**Exercise description**
Each line of the listing needs to be given again exactly.

-- -- --

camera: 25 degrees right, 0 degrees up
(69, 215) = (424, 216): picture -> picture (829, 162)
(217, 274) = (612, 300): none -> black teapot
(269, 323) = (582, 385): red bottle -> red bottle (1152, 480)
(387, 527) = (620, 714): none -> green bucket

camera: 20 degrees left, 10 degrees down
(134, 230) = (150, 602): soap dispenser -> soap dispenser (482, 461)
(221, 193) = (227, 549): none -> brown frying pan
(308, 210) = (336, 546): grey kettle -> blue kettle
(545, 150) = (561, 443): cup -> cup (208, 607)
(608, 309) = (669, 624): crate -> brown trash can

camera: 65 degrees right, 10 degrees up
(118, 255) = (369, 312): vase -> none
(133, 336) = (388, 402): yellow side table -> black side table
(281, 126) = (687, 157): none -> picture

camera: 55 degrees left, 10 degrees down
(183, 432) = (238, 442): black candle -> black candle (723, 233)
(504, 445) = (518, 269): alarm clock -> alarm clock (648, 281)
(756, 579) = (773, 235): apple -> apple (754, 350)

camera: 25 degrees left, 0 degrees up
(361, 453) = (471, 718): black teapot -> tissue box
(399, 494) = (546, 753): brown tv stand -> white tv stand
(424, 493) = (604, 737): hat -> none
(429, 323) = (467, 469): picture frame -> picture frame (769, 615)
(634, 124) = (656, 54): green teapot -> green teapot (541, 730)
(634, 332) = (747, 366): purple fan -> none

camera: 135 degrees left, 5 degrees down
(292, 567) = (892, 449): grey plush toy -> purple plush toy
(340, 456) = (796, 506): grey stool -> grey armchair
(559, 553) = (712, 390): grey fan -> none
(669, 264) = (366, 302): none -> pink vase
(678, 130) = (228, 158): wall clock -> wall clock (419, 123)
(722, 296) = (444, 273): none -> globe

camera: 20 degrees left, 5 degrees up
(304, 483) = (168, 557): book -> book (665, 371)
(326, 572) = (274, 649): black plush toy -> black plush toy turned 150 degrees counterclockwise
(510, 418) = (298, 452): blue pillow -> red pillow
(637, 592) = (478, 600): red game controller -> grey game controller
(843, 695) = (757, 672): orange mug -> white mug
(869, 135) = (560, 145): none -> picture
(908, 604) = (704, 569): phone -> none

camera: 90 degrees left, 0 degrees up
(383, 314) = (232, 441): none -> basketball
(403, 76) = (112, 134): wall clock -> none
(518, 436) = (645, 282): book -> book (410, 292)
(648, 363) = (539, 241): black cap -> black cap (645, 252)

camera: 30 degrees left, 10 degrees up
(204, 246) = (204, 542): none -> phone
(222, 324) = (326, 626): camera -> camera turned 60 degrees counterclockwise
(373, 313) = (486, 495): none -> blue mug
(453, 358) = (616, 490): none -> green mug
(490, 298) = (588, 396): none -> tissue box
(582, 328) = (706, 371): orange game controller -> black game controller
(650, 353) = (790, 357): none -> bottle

-- -- --

**Output of the exercise**
camera: 25 degrees right, 0 degrees up
(69, 215) = (424, 216): picture -> picture (829, 162)
(217, 274) = (612, 300): none -> black teapot
(269, 323) = (582, 385): red bottle -> red bottle (1152, 480)
(387, 527) = (620, 714): none -> green bucket

camera: 20 degrees left, 10 degrees down
(134, 230) = (150, 602): soap dispenser -> soap dispenser (482, 461)
(221, 193) = (227, 549): none -> brown frying pan
(308, 210) = (336, 546): grey kettle -> blue kettle
(545, 150) = (561, 443): cup -> cup (208, 607)
(608, 309) = (669, 624): crate -> brown trash can

camera: 65 degrees right, 10 degrees up
(118, 255) = (369, 312): vase -> none
(133, 336) = (388, 402): yellow side table -> black side table
(281, 126) = (687, 157): none -> picture

camera: 55 degrees left, 10 degrees down
(183, 432) = (238, 442): black candle -> black candle (723, 233)
(504, 445) = (518, 269): alarm clock -> alarm clock (648, 281)
(756, 579) = (773, 235): apple -> apple (754, 350)

camera: 25 degrees left, 0 degrees up
(361, 453) = (471, 718): black teapot -> tissue box
(399, 494) = (546, 753): brown tv stand -> white tv stand
(424, 493) = (604, 737): hat -> none
(429, 323) = (467, 469): picture frame -> picture frame (769, 615)
(634, 124) = (656, 54): green teapot -> green teapot (541, 730)
(634, 332) = (747, 366): purple fan -> none

camera: 135 degrees left, 5 degrees down
(292, 567) = (892, 449): grey plush toy -> purple plush toy
(340, 456) = (796, 506): grey stool -> grey armchair
(559, 553) = (712, 390): grey fan -> none
(669, 264) = (366, 302): none -> pink vase
(678, 130) = (228, 158): wall clock -> wall clock (419, 123)
(722, 296) = (444, 273): none -> globe

camera: 20 degrees left, 5 degrees up
(304, 483) = (168, 557): book -> book (665, 371)
(326, 572) = (274, 649): black plush toy -> black plush toy turned 150 degrees counterclockwise
(510, 418) = (298, 452): blue pillow -> red pillow
(637, 592) = (478, 600): red game controller -> grey game controller
(843, 695) = (757, 672): orange mug -> white mug
(869, 135) = (560, 145): none -> picture
(908, 604) = (704, 569): phone -> none

camera: 90 degrees left, 0 degrees up
(383, 314) = (232, 441): none -> basketball
(403, 76) = (112, 134): wall clock -> none
(518, 436) = (645, 282): book -> book (410, 292)
(648, 363) = (539, 241): black cap -> black cap (645, 252)

camera: 30 degrees left, 10 degrees up
(204, 246) = (204, 542): none -> phone
(222, 324) = (326, 626): camera -> camera turned 60 degrees counterclockwise
(373, 313) = (486, 495): none -> blue mug
(453, 358) = (616, 490): none -> green mug
(490, 298) = (588, 396): none -> tissue box
(582, 328) = (706, 371): orange game controller -> black game controller
(650, 353) = (790, 357): none -> bottle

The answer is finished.